Antosca: I feel like I’ve learned more about myself as I’ve made the show every season, because every season is about some different personal thing. Some of them are more explicitly personal — [season two], No-End House, was for me a little bit about the loss of a close friend.

This season is about a relationship and I wrote it as I was getting engaged and about to enter into that kind of a lifelong bond — which is scary and exciting and you sort of deal with questions, like the questions that the characters deal with in a much more supernatural sense.

Gizmodo: Hopefully you haven’t, like, found a door in your basement…

Antosca: You know, there is a trunk in my parents’ basement filled with all kinds of crazy things that I invented when I was a kid, and long stories with really disturbing stuff that I wrote as like a five and six-year-old. Honestly, that wasn’t consciously an influence on the season, but I’m sure it was poking around somewhere in my head.

Gizmodo: What do you think sets Channel Zero apart from the other horror anthology shows that are out there now?

Antosca: I think it is that focus on personal horror, on psychological horror. I also think it’s the format — there’s no other show that does six episodes each season as a showcase for a single director, so they’re tied together thematically, but each one has a really distinctive feel. And honestly I think we have the best monsters.

Gizmodo: Have you had a favourite monster over the four seasons?

Antosca: I think it’s a toss-up between the Tooth Child and Pretzel Jack. I love them both because they’re both terrifying and homicidal, but also kind of adorable.

Gizmodo: I don’t know how much we want to reveal about the character, but is the actor who plays Pretzel Jack a real contortionist?

Antosca: Yeah! His name is Troy James, and I first saw him on Instagram. We hired him for one episode of Butcher’s Block. He’s the schizophrenia demon, the illusion that chases [Olivia Luccardi’s character, Alice] down the hallway, bent over backwards and crab-walking. I saw what he was capable of, and honestly we wrote the whole [fourth] season around it. That’s why I made Pretzel Jack a contortionist as well as a clown, because I knew what Troy could do. Now, people have discovered him and he’s going to be in a number of movies coming up, but I think this just a perfect, perfect role for him. He’s doing all that stuff with no assistance from technology.

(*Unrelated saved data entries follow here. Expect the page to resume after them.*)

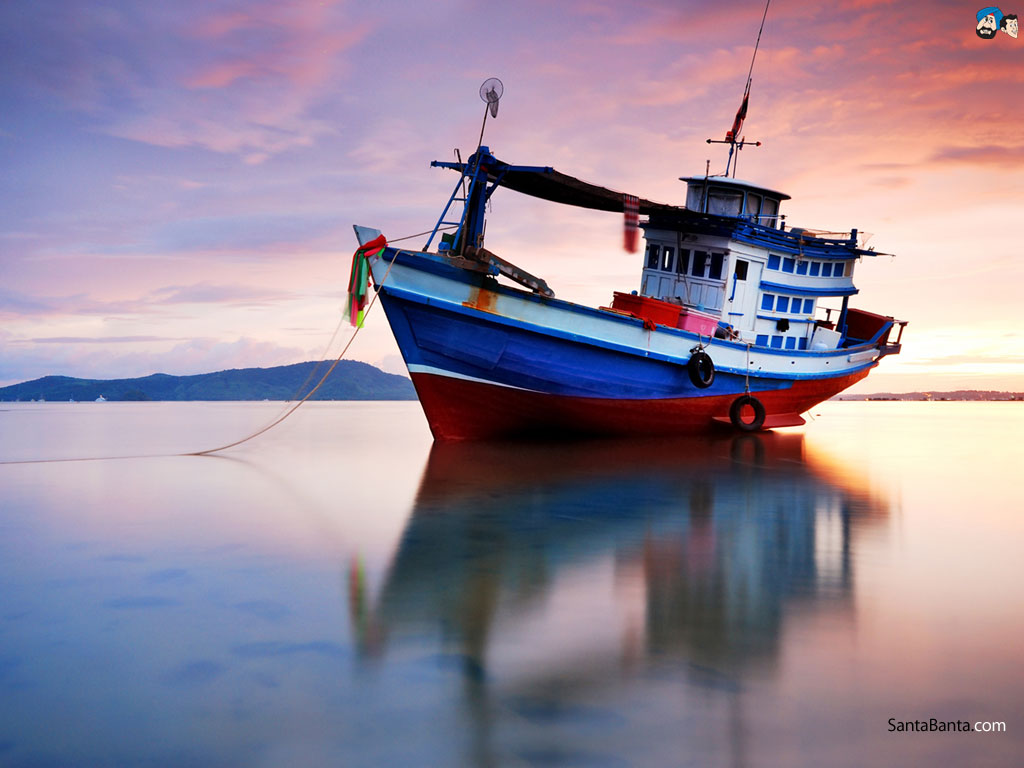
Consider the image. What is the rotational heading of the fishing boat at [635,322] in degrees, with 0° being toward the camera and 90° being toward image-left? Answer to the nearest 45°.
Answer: approximately 45°
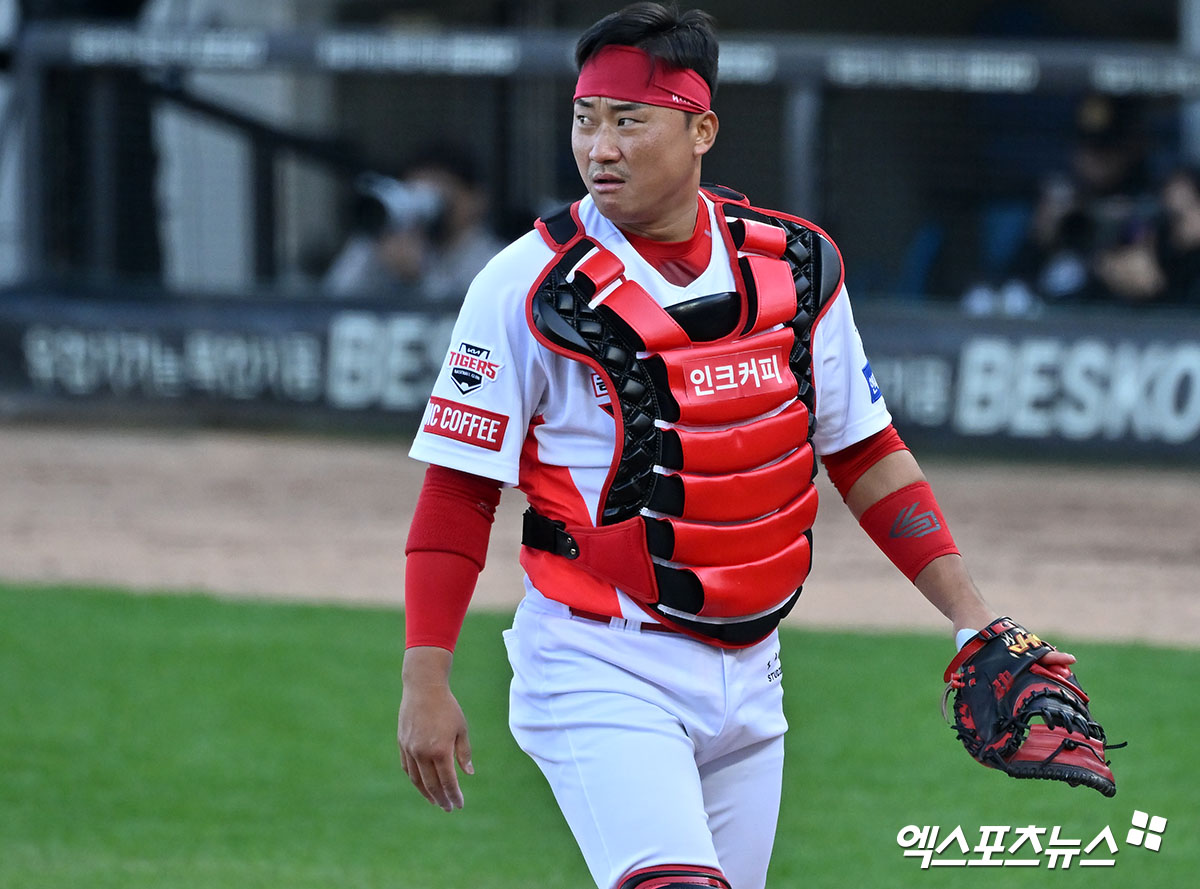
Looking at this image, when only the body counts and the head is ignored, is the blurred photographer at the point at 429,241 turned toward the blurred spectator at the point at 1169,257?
no

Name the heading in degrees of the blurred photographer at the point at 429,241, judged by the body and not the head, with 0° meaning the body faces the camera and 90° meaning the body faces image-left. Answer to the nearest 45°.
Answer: approximately 45°

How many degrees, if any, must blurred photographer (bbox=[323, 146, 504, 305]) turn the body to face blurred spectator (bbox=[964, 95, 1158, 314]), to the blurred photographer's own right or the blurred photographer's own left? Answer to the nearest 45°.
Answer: approximately 135° to the blurred photographer's own left
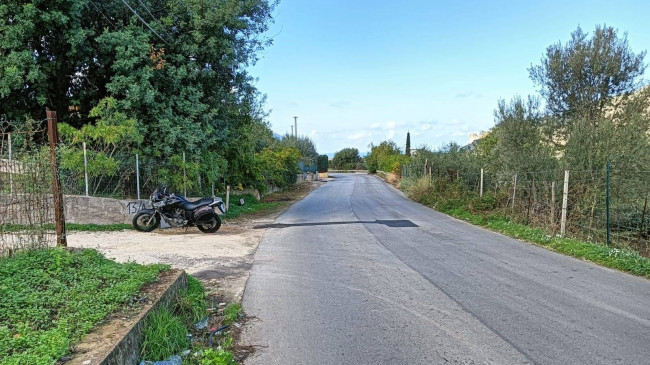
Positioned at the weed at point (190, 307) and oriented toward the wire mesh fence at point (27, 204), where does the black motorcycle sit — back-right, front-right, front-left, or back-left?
front-right

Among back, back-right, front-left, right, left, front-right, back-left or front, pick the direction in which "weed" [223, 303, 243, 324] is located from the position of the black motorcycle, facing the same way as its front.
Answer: left

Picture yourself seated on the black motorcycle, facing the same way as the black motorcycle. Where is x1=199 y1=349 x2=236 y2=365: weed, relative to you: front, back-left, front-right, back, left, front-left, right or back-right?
left

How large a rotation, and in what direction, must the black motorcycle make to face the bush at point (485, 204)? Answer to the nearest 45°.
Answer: approximately 180°

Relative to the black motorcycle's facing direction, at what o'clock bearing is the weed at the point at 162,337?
The weed is roughly at 9 o'clock from the black motorcycle.

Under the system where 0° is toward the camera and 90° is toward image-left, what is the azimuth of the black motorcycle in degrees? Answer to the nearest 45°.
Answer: approximately 90°

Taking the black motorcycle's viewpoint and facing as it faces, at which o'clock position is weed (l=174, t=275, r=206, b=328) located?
The weed is roughly at 9 o'clock from the black motorcycle.

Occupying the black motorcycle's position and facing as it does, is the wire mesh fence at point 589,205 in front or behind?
behind

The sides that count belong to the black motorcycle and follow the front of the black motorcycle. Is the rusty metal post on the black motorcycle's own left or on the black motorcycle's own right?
on the black motorcycle's own left

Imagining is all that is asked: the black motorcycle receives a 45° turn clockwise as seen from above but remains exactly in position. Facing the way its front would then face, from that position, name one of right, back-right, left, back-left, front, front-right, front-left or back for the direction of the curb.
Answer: back-left

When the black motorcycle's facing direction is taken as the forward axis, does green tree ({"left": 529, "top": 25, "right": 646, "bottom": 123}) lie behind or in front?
behind
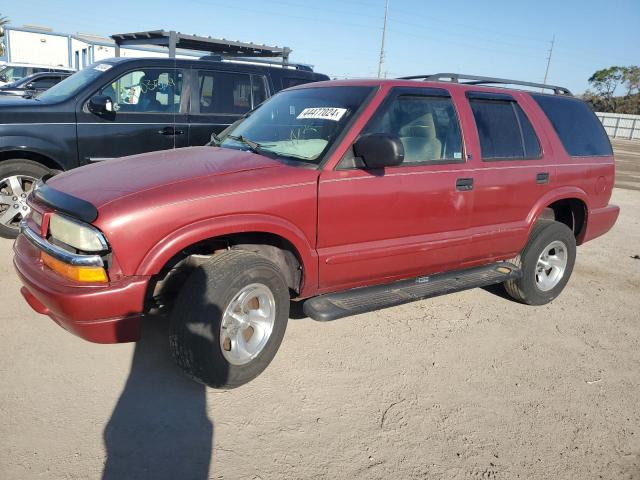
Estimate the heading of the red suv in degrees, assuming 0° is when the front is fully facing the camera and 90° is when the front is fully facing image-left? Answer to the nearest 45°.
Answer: approximately 45°
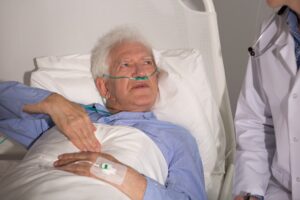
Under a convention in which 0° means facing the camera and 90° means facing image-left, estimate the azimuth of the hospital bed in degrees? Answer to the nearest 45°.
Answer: approximately 0°

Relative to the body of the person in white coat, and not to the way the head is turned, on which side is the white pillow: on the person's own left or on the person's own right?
on the person's own right

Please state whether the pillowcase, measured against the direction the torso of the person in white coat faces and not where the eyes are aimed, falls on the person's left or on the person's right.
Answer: on the person's right
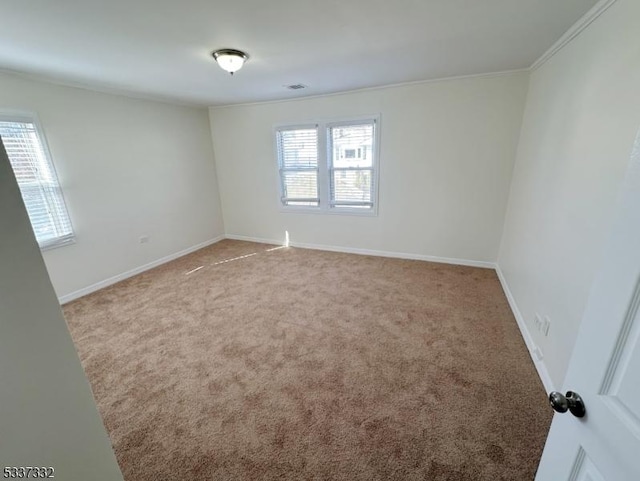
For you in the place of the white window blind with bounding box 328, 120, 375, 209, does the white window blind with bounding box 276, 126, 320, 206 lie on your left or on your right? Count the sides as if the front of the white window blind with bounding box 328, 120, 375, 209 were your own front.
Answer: on your right

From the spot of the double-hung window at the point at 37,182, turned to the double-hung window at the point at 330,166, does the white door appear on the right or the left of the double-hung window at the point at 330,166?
right

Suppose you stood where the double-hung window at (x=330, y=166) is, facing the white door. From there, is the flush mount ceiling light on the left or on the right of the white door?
right

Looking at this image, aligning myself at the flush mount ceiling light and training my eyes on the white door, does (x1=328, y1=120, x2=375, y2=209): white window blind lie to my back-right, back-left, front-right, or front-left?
back-left

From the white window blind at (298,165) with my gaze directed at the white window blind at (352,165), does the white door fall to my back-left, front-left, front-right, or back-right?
front-right

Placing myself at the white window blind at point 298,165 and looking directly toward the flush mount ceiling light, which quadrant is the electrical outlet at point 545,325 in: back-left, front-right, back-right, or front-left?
front-left

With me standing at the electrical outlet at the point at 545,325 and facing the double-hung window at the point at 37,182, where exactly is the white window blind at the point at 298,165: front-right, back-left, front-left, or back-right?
front-right

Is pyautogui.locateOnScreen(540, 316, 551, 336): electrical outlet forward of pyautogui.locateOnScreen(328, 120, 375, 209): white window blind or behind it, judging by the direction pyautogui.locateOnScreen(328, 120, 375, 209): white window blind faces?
forward

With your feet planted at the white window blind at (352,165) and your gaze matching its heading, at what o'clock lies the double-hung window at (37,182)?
The double-hung window is roughly at 2 o'clock from the white window blind.

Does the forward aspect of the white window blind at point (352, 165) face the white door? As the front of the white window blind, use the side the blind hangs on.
yes

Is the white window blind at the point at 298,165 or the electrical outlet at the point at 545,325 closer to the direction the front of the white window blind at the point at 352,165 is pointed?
the electrical outlet

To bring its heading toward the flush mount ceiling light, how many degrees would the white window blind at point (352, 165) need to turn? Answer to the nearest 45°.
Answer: approximately 45° to its right

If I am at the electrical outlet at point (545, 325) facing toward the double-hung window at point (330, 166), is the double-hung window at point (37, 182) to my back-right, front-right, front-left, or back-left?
front-left

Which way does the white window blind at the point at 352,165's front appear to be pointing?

Gizmodo: How many more seasons do you hope to be able to do? Can you tease anything about what may be coming in the future?

Antosca: I know what two more seasons would be. I have no idea and won’t know for at least a month or two whether we’re getting more seasons. If we get to do the two more that I want to do, then continuity among seasons might become a little bit clearer. You might see the return of certain iconic characters that people love from earlier seasons.

Gizmodo: Are we talking crossover? Cameos?

Antosca: Not exactly a crossover. I think it would be a familiar character integrated in a new and unprecedented way.

Gizmodo: So should we assume that these stories are all taking place in the same universe, or is that too much of a reach?

Antosca: Um… no comment. No comment.


Channel Zero: The Dream Door premieres tonight on Syfy, and will run over six consecutive nights through Halloween.